Moments later, the prisoners marched four hostages to the top of Times Square. An "executioner" pulled back the head of each and held a knife to his throat. Elsewhere in D yard, grim convicts, taking up similar positions be side each of the other hostages, poised as if to kill them with either a knife or crowbar. Oswald turned to aides:
"There's no question now — we've got to go in." Recalling that decision, he said later: "On a much smaller scale, I think I have some feeling now of how Truman must have felt when he decided to drop the A-bomb."
The operation was speeded up. At 9:32, a radio observer in a helicopter reported that hostages, guarded by six inmates, were confined within a circle of park benches in the yard. Sharpshooters were advised to take aim at the threatening convicts—"but you'll have to have hostile action by the inmates to fire." Then the two helicopters, loaded with tear-gas canisters, swept low over the prison, one of them barely clearing the walls. "To all posts," barked the command radio. "Jackpot One is about to make drop." There was a pause. "Jackpot has made drop. Base to all posts —move in; launch the offensive."
The choking gas, which induces tears and nausea, filled the yard. At first the gunfire was barely audible over the roar of the choppers. From one helicopter, an amplified voice kept repeating: "Put your hands over your head. Walk to the outside of the yard. You will not be harmed. Do not harm the hostages."

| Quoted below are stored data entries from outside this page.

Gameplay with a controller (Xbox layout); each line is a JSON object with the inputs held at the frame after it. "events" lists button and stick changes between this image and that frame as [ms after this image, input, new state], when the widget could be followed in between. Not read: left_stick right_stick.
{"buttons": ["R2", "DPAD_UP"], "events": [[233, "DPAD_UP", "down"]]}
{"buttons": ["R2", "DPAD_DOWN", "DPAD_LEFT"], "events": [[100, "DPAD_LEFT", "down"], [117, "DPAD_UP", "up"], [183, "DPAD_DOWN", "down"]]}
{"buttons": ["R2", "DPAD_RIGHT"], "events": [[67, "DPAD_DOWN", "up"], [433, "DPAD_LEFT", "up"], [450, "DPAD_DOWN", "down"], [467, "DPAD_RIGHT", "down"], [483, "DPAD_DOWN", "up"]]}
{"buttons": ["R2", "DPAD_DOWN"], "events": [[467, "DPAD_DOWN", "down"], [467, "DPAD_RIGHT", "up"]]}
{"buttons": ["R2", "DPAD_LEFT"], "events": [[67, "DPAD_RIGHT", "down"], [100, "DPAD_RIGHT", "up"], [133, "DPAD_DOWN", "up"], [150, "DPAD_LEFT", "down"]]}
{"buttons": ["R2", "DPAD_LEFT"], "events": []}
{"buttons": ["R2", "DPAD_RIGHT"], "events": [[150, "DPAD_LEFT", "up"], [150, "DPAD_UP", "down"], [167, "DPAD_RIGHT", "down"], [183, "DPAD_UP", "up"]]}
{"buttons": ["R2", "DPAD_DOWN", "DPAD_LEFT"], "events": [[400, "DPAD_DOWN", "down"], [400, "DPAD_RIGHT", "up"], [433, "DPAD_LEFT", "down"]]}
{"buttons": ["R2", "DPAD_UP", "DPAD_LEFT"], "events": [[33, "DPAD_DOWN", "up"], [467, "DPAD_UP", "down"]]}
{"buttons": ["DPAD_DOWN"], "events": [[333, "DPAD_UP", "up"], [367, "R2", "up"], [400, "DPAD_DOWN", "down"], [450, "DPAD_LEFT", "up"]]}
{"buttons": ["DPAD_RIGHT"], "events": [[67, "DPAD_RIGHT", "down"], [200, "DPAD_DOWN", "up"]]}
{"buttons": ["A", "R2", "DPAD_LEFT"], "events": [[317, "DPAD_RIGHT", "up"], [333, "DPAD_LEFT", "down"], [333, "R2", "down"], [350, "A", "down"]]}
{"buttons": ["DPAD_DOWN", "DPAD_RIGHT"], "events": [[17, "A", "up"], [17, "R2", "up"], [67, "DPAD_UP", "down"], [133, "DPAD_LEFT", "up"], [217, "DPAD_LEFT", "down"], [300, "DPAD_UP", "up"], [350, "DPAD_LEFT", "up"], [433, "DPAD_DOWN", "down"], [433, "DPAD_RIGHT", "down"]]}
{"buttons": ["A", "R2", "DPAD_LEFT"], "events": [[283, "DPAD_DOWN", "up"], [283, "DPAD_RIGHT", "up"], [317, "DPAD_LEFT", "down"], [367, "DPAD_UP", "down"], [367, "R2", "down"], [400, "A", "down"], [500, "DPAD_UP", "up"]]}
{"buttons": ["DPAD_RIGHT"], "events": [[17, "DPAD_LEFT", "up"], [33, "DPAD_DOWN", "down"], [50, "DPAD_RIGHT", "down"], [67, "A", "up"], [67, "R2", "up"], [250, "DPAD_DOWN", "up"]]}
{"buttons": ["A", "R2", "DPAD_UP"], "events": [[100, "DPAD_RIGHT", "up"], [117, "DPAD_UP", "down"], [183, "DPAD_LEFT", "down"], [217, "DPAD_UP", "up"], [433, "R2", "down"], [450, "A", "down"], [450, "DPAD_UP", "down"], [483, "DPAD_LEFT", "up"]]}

But as troopers dropped into the clouded compound, hostage blurred with prisoner. Some rescuers tried to reach the captive guards and pull them to safety. Others headed unresisting inmates toward the secure cell blocks. But there was an abundance of shooting. "We piled through and raced past Times Square," recalled one police sergeant. "The ones that resisted—throwing spears and Molotov cocktails—were cut down. We caught some men with arms extended to throw weapons. Anybody that resisted was killed." Claimed one officer: "They came at us like a banzai charge, waving knives and spears. Those we had to shoot."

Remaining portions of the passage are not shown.